Douala, le 14 novembre. Le président camerounais, Paul Biya, lance en grande pompe la construction d'un pont. Mais de la cérémonie, les médias ne retiendront que l'arrivée tardive de Franck Emmanuel Biya - après le président du Sénat et juste avant son père, bouleversant ainsi les sacro-saintes règles du protocole - ainsi que l'extrême déférence des ministres venus le saluer. "Ce n'était qu'une maladresse", dédramatise l'entourage de "Franck". Il n'empêche : le fait, rarissime, a relancé les conjectures qui prêtent au père le projet de préparer son fils pour lui succéder. A priori, l'idée paraît saugrenue, d'autant qu'à ce jour peu d'indices l'accréditent.

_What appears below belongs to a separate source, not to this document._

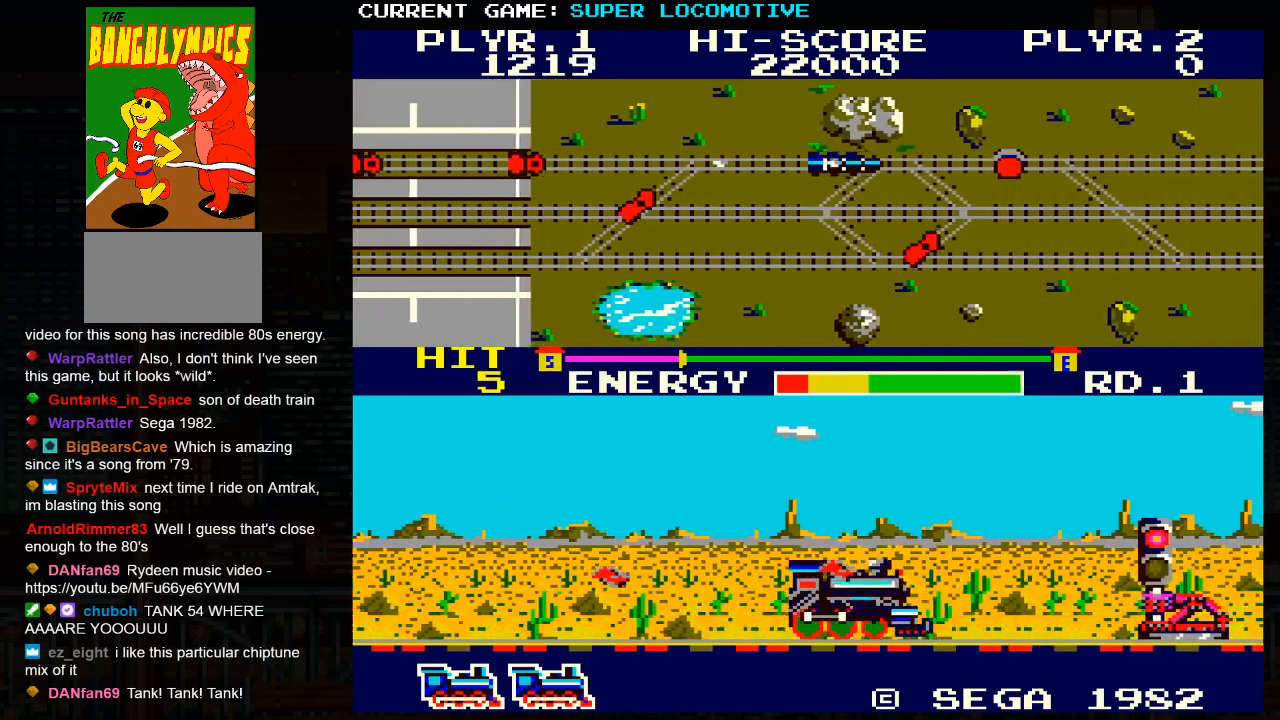
{"buttons": ["SQUARE"], "left_stick": "center", "events": [[67, "SQUARE", "down"], [183, "SQUARE", "up"], [450, "left_stick", "center"], [500, "SQUARE", "down"]]}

Franck Biya ne semble intéressé ni par la politique ni par les affaires publiques. Son nom n'apparaît nulle part dans l'organigramme officiel de la présidence. Il ne s'est jamais présenté à une élection, fuit les journalistes et n'a jamais donné d'interview. Peu de personnes le connaissent vraiment, d'autant qu'il a conservé le même entourage depuis ses années de lycée, passées dans des établissements catholiques de Yaoundé. Beaucoup moins encore savent la vérité sur les circonstances qui le poussèrent, dans les années 1990, à interrompre ses études universitaires aux États-Unis pour se lancer dans l'exploitation forestière au Cameroun.

Pressenti au gouvernement

Depuis, il a élargi son champ d'activité. Meilleur intermédiaire pour obtenir l'imprimatur présidentiel, il a une influence considérable. On le retrouve donc au coeur de projets impliquant des investisseurs désireux de s'implanter au Cameroun dans le secteur minier, le transport aérien, l'énergie et les télécommunications, mais aussi dans une affaire d'achat d'obligations du Trésor sur laquelle planent des soupçons (jamais confirmés) de délit d'initié. Le jeune homme aurait, depuis, décliné une nomination à la direction du cabinet civil de son père tout en restant, malgré tout, régulièrement pressenti au gouvernement.